* Job
From the listing below, pull out every line where the string "được" appears.

* Entries shown
┄┄┄┄┄┄┄┄┄┄
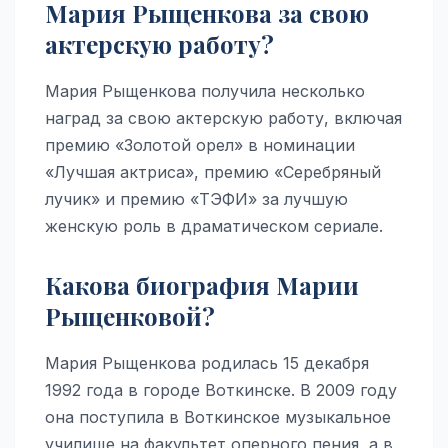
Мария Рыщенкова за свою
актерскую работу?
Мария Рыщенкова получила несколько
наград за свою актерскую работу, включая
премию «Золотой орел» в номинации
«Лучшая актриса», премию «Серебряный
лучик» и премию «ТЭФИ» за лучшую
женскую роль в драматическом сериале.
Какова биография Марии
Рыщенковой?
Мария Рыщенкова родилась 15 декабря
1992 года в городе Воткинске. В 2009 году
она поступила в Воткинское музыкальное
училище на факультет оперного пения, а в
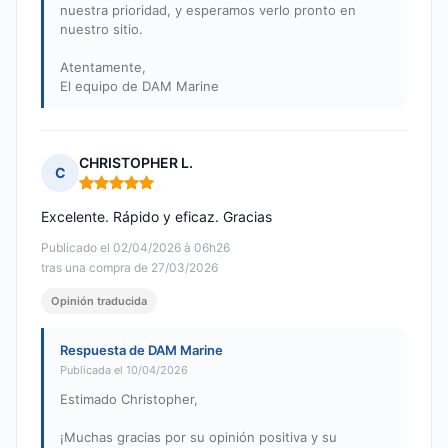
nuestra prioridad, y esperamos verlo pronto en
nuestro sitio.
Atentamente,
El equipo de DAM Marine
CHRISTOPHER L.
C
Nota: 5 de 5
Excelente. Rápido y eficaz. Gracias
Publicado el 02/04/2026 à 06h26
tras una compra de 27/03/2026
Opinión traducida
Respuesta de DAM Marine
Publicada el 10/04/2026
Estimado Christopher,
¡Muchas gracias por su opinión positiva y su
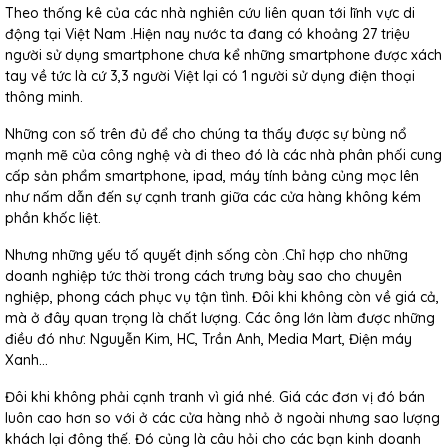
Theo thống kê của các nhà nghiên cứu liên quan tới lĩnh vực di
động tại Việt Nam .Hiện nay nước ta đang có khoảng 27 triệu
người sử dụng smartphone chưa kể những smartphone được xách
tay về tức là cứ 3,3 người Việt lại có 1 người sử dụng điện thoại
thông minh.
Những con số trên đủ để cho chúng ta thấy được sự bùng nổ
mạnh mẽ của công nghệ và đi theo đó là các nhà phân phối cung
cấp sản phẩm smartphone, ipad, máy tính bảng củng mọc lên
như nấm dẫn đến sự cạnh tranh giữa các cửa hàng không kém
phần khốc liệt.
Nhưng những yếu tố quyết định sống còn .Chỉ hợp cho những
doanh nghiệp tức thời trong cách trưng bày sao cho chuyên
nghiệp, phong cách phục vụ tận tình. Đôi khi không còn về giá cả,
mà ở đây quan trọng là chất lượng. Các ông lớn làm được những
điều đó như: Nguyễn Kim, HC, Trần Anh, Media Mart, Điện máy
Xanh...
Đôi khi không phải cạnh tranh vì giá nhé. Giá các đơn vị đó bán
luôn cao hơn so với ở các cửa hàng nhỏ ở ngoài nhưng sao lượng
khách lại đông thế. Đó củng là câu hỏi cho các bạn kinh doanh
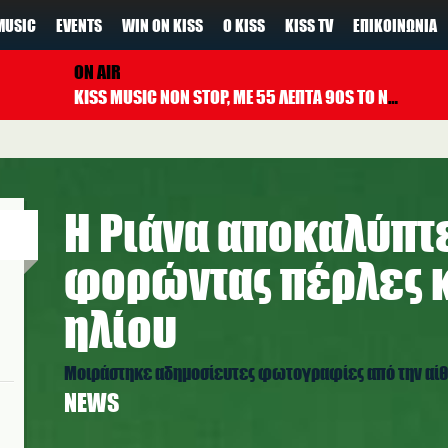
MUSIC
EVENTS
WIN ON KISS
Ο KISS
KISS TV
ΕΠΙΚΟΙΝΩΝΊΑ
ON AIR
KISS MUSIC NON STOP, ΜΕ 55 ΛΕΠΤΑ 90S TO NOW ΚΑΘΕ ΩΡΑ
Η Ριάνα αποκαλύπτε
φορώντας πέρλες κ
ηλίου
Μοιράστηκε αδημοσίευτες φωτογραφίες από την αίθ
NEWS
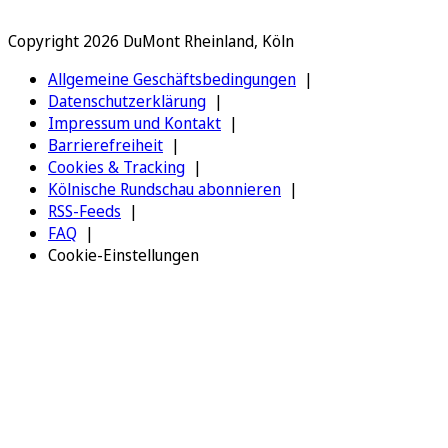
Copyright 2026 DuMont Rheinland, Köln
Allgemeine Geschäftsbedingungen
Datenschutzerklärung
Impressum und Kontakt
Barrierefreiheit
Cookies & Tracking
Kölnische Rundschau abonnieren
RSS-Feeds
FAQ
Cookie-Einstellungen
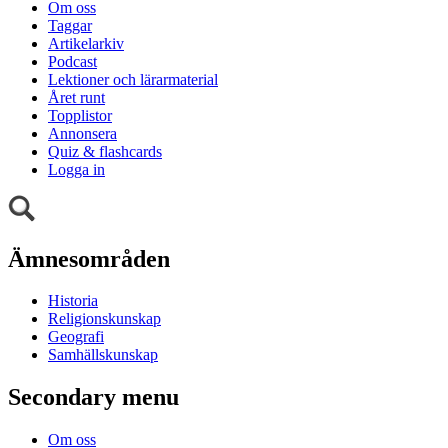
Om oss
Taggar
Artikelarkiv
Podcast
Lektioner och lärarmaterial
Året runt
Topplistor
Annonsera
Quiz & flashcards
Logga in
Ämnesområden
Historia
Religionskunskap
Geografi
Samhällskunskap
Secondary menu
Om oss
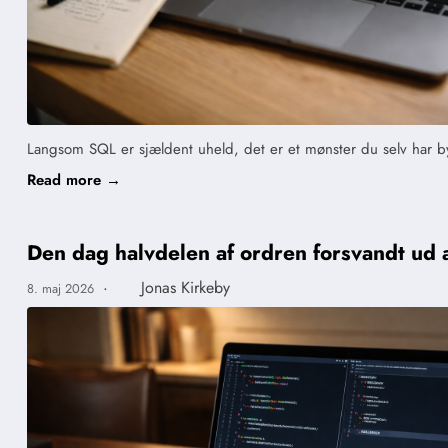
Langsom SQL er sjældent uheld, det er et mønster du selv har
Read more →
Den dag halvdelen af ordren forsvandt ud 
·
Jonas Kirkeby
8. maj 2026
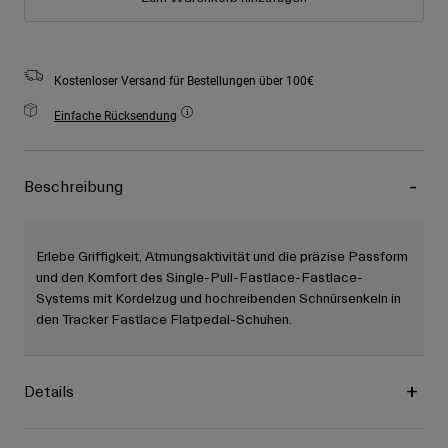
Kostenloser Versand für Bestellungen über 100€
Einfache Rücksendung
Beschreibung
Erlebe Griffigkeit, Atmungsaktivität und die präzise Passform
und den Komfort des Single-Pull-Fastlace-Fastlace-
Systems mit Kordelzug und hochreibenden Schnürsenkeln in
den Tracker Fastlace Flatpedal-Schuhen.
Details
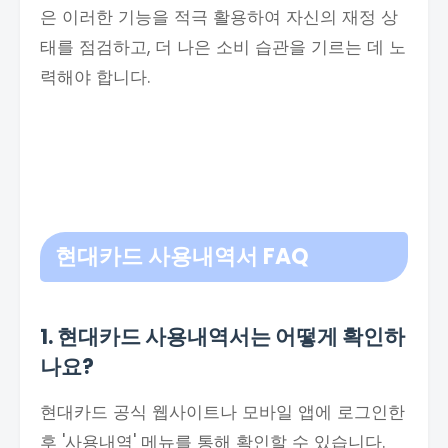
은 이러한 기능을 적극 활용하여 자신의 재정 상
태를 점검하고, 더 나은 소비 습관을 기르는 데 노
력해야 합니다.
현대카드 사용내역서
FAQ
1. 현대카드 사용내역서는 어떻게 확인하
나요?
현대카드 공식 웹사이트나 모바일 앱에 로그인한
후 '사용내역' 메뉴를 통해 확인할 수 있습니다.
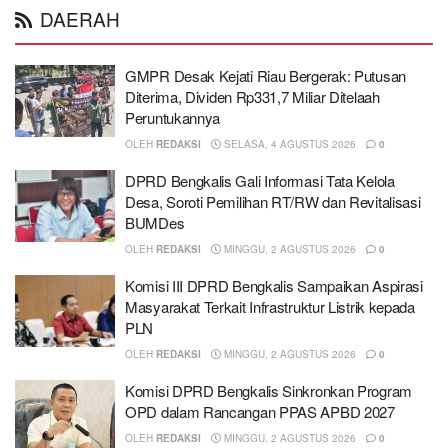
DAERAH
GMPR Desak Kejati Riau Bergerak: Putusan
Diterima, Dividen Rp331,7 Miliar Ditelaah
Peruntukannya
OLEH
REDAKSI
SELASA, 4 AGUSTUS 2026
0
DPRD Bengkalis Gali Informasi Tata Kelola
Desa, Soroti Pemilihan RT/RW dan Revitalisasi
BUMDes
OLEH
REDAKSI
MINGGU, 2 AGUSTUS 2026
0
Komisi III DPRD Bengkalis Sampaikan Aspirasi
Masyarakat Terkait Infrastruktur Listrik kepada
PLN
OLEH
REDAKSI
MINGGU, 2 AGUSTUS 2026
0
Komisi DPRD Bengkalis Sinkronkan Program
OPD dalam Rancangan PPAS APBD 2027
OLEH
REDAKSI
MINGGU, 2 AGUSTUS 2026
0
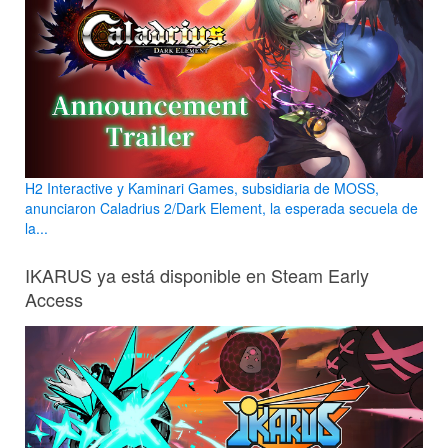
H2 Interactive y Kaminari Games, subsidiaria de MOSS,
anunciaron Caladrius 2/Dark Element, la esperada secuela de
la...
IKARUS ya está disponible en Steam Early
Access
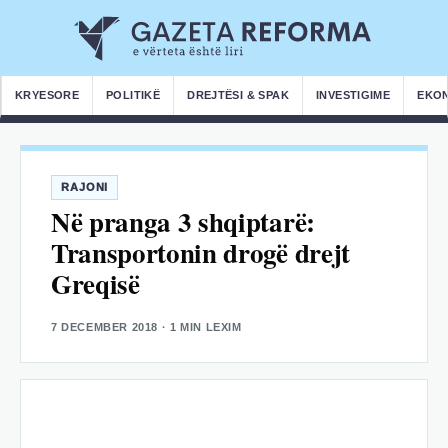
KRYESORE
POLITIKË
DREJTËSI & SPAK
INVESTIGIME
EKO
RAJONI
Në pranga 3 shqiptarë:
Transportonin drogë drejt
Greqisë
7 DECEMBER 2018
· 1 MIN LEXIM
┄┄┄┄┄┄┄┄┄┄
* Result of the exercise
người sử dụng smartphone chưa kể những smartphone được xách
Những con số trên đủ để cho chúng ta thấy được sự bùng nổ
mà ở đây quan trọng là chất lượng. Các ông lớn làm được những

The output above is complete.